10/01 Bundes-Verfassungsgesetz (B-VG)
10/07 Verwaltungsgerichtshof
41/02 Passrecht Fremdenrecht

Norm

AsylG 2005 §19 Abs1
AsylG 2005 §3
B-VG Art133 Abs4
VwGG §28 Abs3
VwGG §34 Abs1

Beachte


Miterledigung (miterledigt bzw zur gemeinsamen Entscheidung verbunden):
Ra 2021/14/0285
Ra 2021/14/0286

Betreff

Der Verwaltungsgerichtshof hat durch den Vorsitzenden Präsident Dr. Thienel, die Hofrätin Mag. Rossmeisel und den Hofrat Dr. Himberger als Richter, unter Mitwirkung der Schriftführerin Mag. Gnilsen, in den Revisionssachen der revisionswerbenden Parteien 1. A B, 2. C D und 3. E F, alle vertreten durch MMag. Dr. Franz Stefan Pechmann, Rechtsanwalt in 1040 Wien, Prinz-Eugen-Straße 70/2/1.1, gegen die Erkenntnisse des Bundesverwaltungsgerichts vom 19. April 2021, 1. L519 2150317-1/22E, 2. L519 2150320-1/21E und 3. L519 2149441-1/19E, betreffend Angelegenheiten nach dem AsylG 2005 und dem FPG (belangte Behörde vor dem Verwaltungsgericht: Bundesamt für Fremdenwesen und Asyl), den Beschluss gefasst:

Spruch

Die Revisionen werden zurückgewiesen.

» **AUFGABE 1**
Gib die Zeilen der Auflistung vom Anfang bis einschließlich der Zeile mit „genus: Butorides“ als nummerierte Liste aus und lass dabei Leerzeilen weg.

» **DATENSÄTZE**

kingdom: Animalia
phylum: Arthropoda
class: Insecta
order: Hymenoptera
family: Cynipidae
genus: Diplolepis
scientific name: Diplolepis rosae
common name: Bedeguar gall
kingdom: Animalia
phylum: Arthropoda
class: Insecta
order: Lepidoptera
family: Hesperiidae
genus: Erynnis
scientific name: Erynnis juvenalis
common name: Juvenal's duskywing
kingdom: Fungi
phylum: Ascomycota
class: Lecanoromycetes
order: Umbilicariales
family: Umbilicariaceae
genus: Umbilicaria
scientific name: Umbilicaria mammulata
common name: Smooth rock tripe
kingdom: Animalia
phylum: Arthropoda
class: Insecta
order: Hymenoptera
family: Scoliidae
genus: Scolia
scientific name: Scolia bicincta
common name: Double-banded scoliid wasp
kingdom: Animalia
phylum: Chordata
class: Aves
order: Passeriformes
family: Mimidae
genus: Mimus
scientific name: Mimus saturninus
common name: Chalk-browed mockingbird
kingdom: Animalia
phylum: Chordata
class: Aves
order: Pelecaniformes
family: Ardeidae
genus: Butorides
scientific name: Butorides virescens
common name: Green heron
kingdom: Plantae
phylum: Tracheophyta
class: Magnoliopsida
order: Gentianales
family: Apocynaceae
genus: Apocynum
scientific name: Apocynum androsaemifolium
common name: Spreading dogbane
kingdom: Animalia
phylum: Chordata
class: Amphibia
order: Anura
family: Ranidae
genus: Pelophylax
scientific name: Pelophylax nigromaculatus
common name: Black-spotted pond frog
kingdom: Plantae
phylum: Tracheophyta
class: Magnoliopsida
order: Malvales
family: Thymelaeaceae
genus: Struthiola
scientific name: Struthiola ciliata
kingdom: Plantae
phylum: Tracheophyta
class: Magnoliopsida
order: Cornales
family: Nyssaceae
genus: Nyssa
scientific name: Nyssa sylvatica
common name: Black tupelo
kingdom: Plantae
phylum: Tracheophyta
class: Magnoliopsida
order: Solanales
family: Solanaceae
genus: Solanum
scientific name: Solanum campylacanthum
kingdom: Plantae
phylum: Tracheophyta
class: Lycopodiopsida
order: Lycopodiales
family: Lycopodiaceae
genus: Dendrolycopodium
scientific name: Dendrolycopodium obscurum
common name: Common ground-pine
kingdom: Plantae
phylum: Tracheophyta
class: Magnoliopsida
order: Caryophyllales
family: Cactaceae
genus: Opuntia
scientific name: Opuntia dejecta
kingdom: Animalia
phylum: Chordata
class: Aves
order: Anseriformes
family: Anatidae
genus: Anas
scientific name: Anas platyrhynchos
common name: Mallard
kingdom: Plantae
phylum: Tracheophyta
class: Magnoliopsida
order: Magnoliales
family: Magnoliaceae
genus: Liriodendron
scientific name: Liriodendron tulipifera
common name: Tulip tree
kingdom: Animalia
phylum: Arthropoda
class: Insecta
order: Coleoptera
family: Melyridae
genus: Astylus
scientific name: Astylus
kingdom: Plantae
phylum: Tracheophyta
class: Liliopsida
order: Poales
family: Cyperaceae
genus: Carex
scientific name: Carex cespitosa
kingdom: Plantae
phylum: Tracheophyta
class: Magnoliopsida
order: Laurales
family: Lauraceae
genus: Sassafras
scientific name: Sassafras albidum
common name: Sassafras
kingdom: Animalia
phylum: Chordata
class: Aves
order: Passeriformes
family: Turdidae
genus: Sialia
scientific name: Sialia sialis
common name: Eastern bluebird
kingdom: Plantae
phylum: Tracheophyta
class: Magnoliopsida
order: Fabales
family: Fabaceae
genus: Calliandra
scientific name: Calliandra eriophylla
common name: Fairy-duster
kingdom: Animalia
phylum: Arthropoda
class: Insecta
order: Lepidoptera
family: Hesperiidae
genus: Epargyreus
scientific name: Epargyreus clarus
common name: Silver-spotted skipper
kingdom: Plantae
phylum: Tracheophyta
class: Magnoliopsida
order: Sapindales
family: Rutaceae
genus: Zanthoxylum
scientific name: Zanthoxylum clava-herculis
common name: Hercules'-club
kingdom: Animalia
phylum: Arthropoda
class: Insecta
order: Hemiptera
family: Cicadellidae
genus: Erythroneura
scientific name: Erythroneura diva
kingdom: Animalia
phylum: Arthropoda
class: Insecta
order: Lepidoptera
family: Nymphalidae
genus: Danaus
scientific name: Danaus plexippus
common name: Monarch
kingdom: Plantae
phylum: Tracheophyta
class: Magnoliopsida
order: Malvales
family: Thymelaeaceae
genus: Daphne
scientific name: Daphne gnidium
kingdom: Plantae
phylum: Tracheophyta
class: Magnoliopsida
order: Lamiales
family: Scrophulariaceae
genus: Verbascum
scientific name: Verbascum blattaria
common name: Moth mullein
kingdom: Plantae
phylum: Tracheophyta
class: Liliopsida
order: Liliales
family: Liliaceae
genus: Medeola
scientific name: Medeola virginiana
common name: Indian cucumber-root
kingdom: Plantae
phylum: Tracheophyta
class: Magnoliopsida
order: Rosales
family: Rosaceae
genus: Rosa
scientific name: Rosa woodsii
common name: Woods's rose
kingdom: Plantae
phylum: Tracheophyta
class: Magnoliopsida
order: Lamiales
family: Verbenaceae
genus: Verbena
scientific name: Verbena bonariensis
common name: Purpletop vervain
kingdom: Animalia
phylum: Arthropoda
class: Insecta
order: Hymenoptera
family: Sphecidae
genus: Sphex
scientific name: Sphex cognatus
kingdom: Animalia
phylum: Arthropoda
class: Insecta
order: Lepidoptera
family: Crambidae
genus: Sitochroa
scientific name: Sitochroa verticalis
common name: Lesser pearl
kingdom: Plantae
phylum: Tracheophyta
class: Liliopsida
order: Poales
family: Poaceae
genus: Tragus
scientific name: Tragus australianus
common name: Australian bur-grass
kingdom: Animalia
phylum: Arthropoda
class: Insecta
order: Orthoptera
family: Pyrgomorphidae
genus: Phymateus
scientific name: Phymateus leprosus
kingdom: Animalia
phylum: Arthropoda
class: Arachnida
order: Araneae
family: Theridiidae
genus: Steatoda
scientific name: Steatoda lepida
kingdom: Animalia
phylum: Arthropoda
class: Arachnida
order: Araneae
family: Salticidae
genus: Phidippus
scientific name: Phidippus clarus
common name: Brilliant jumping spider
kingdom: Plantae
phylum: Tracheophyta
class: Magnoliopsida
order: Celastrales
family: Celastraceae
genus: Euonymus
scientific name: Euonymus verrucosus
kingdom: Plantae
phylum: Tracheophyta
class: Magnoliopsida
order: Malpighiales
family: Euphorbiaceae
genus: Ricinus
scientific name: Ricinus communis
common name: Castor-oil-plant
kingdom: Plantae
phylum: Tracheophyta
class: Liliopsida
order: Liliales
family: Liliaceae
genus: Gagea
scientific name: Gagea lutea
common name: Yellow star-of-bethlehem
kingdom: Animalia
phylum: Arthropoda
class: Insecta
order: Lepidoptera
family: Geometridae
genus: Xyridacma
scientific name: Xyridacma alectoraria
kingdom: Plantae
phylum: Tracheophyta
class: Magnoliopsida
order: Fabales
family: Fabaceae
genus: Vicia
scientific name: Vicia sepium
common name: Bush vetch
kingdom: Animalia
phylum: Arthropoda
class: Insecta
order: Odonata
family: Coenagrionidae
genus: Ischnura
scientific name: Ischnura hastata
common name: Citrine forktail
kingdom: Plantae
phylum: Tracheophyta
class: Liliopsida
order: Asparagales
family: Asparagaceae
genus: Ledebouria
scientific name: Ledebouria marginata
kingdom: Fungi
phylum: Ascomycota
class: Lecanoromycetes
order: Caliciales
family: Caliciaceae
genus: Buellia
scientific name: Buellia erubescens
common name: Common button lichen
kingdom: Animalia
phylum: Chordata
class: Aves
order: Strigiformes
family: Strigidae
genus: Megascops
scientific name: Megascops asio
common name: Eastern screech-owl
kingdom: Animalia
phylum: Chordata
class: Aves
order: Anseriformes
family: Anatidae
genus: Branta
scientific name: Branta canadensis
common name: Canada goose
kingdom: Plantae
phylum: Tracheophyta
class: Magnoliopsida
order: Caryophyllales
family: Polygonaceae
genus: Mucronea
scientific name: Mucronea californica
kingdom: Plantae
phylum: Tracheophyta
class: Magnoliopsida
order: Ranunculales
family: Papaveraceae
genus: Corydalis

» **AUFGABE 2**
Wie entscheidet der Verwaltungsgerichtshof laut dem Textauszug über die Revisionen?

» **VOLLSTÄNDIGE AUSGABE 1**
1. kingdom: Animalia
2. phylum: Arthropoda
3. class: Insecta
4. order: Hymenoptera
5. family: Cynipidae
6. genus: Diplolepis
7. scientific name: Diplolepis rosae
8. common name: Bedeguar gall
9. kingdom: Animalia
10. phylum: Arthropoda
11. class: Insecta
12. order: Lepidoptera
13. family: Hesperiidae
14. genus: Erynnis
15. scientific name: Erynnis juvenalis
16. common name: Juvenal's duskywing
17. kingdom: Fungi
18. phylum: Ascomycota
19. class: Lecanoromycetes
20. order: Umbilicariales
21. family: Umbilicariaceae
22. genus: Umbilicaria
23. scientific name: Umbilicaria mammulata
24. common name: Smooth rock tripe
25. kingdom: Animalia
26. phylum: Arthropoda
27. class: Insecta
28. order: Hymenoptera
29. family: Scoliidae
30. genus: Scolia
31. scientific name: Scolia bicincta
32. common name: Double-banded scoliid wasp
33. kingdom: Animalia
34. phylum: Chordata
35. class: Aves
36. order: Passeriformes
37. family: Mimidae
38. genus: Mimus
39. scientific name: Mimus saturninus
40. common name: Chalk-browed mockingbird
41. kingdom: Animalia
42. phylum: Chordata
43. class: Aves
44. order: Pelecaniformes
45. family: Ardeidae
46. genus: Butorides

» **VOLLSTÄNDIGE AUSGABE 2**
Die Revisionen werden zurückgewiesen.